• [Available data]:
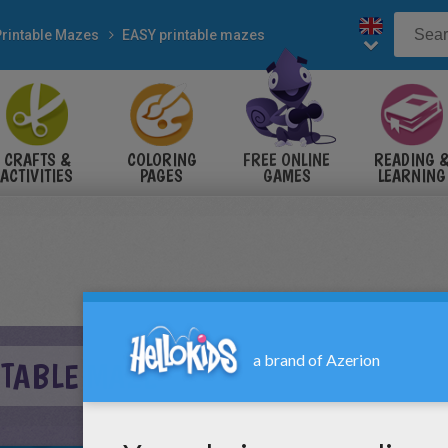
Printable Mazes
EASY printable mazes
CRAFTS &
COLORING
FREE ONLINE
READING 
ACTIVITIES
PAGES
GAMES
LEARNING
NTABLE MAZE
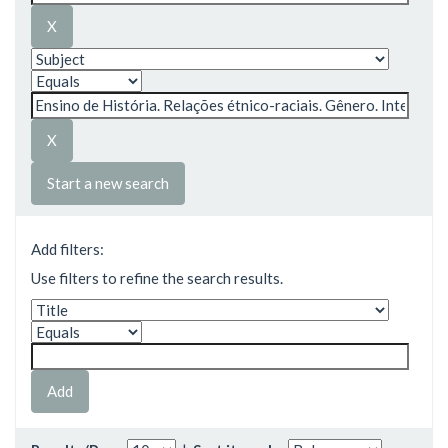
Start a new search
Add filters:
Use filters to refine the search results.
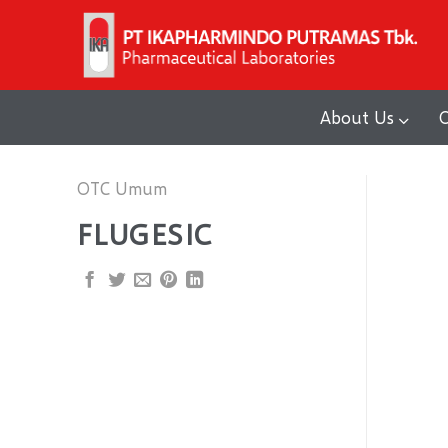
Skip
to
content
About Us
O
OTC Umum
FLUGESIC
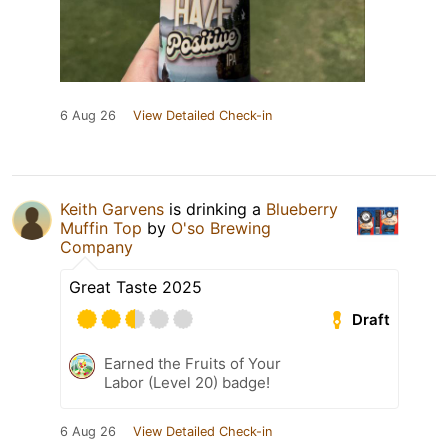
6 Aug 26
View Detailed Check-in
Keith Garvens
is drinking a
Blueberry
Muffin Top
by
O'so Brewing
Company
Great Taste 2025
Draft
Earned the Fruits of Your
Labor (Level 20) badge!
6 Aug 26
View Detailed Check-in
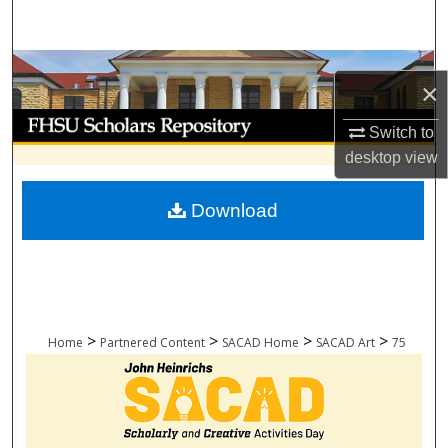
Search
Browse Collections
×
My Account
Switch to
desktop
view
About
Download
Digital Commons Network™
>
>
>
>
Home
Partnered Content
SACAD Home
SACAD Art
75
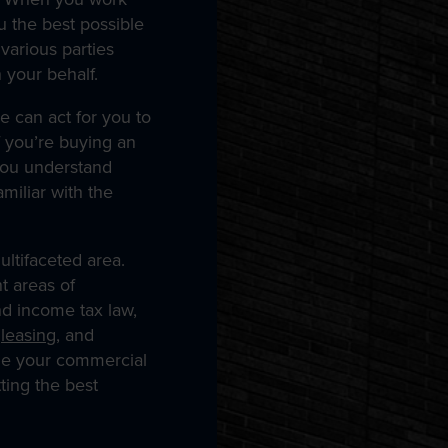
u the best possible
various parties
 your behalf.
e can act for you to
f you’re buying an
you understand
miliar with the
ltifaceted area.
t areas of
nd income tax law,
,
leasing
, and
le your commercial
ting the best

• [Task]:
Copy the text read from every row above line for line, keeping each line exactly as it appears, and leave the pictures out.

• [Result]:
Printable Mazes
EASY printable mazes
CRAFTS &
COLORING
FREE ONLINE
READING 
ACTIVITIES
PAGES
GAMES
LEARNING
NTABLE MAZE
Start a new search
Add filters:
Use filters to refine the search results.
Skip
to
content
About Us
O
OTC Umum
FLUGESIC
6 Aug 26
View Detailed Check-in
Keith Garvens
is drinking a
Blueberry
Muffin Top
by
O'so Brewing
Company
Great Taste 2025
Draft
Earned the Fruits of Your
Labor (Level 20) badge!
6 Aug 26
View Detailed Check-in
Search
Browse Collections
×
My Account
Switch to
desktop
view
About
Download
Digital Commons Network™
>
>
>
>
Home
Partnered Content
SACAD Home
SACAD Art
75
u the best possible
various parties
 your behalf.
e can act for you to
f you’re buying an
you understand
miliar with the
ltifaceted area.
t areas of
nd income tax law,
,
leasing
, and
le your commercial
ting the best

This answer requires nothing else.